Relative variable importance.
Table 1 presents the sensitivity, PPV, specificity, and negative predictive value for the model at different thresholds of risk in the validation cohort. Positive predictive values remain low, while negative predictive values remain high always.
Further Discussion Results and Limitations
Overall, the predictive model resulted in an AUC of 0.85 (95% CI: 0.81 to 0.89) with the ability to segment the patient population between HIV and non-HIV. Despite the low incidence rate overall (<0.08%), the model was able to identify 77.8% of the HIV cases at the default threshold of 0.50, flagging patients with a score equal to or above 0.50 as high risk and below 0.50 as low risk. This demonstrates that machine learning models could be used for predicting and classifying the risk of HIV using available EHR data.
Similar to other studies and consistent with local trends in HIV epidemiology, in the cohort, the incidence rate based on sex assigned at birth was higher in men compared with women.8,9 Prediction tools that can accurately identify female patients with an increased likelihood of HIV and who are eligible for PrEP are needed to improve the implementation of prevention interventions in this population. The Centers for Disease Control and Prevention (CDC) estimates that 6.5% of those assigned female at birth with indications for PrEP were prescribed PrEP in 2018 compared with 20.9% of those assigned male at birth.18 While Krakower et al and Marcus et al models were unable to identify risk in female patients with HIV, our model was able to identify 10 of 27 women with incident HIV as at increased likelihood of HIV in the unseen validation data set.8,9 Although the Friedman et al12 model was trained only on a female population, our approach of using a unified model that can identify different subpopulations of HIV risk allows for a single workflow. This prediction model may be used to support clinicians in identifying female patients with an increased likelihood of acquiring HIV and linking these patients to preventative services.

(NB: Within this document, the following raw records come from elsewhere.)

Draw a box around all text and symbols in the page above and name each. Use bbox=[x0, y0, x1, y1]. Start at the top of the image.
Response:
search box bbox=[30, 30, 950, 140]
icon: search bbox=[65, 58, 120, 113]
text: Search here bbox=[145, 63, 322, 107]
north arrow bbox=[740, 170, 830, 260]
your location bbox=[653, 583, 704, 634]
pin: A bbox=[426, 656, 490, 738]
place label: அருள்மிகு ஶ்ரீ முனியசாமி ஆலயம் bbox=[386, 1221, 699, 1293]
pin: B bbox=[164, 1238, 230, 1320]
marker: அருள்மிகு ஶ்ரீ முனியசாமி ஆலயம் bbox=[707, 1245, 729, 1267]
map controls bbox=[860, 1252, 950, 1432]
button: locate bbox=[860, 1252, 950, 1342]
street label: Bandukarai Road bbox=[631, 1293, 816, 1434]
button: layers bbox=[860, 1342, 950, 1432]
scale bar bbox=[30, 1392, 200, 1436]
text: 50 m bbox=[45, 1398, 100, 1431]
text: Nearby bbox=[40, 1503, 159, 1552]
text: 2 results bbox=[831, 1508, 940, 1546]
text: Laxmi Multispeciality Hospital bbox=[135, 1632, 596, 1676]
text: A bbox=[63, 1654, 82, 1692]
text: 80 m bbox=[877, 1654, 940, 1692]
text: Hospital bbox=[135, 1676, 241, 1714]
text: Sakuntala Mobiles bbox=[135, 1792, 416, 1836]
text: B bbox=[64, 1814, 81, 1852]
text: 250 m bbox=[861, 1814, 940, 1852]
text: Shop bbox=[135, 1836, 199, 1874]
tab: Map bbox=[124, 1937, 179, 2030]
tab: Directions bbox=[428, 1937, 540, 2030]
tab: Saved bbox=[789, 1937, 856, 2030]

Our model also expanded on the capabilities of prior models with the inclusion of a population in the southern United States, where a disproportionate burden of incident HIV is diagnosed.1 While the Burns et al13 model also was able to predict the likelihood of HIV for a population in the southern United States, this model relies on variable data related to geographical incidence rates of HIV and, social determinants from external data sources. An advantage to our model is that it is built solely based on the availability of data from the EHR allowing the model's application in settings with EHR data alone. In addition, our cohort included a population that is 54% Hispanic and 27% non-Hispanic Black, whereas other models were based on populations that were not as diverse.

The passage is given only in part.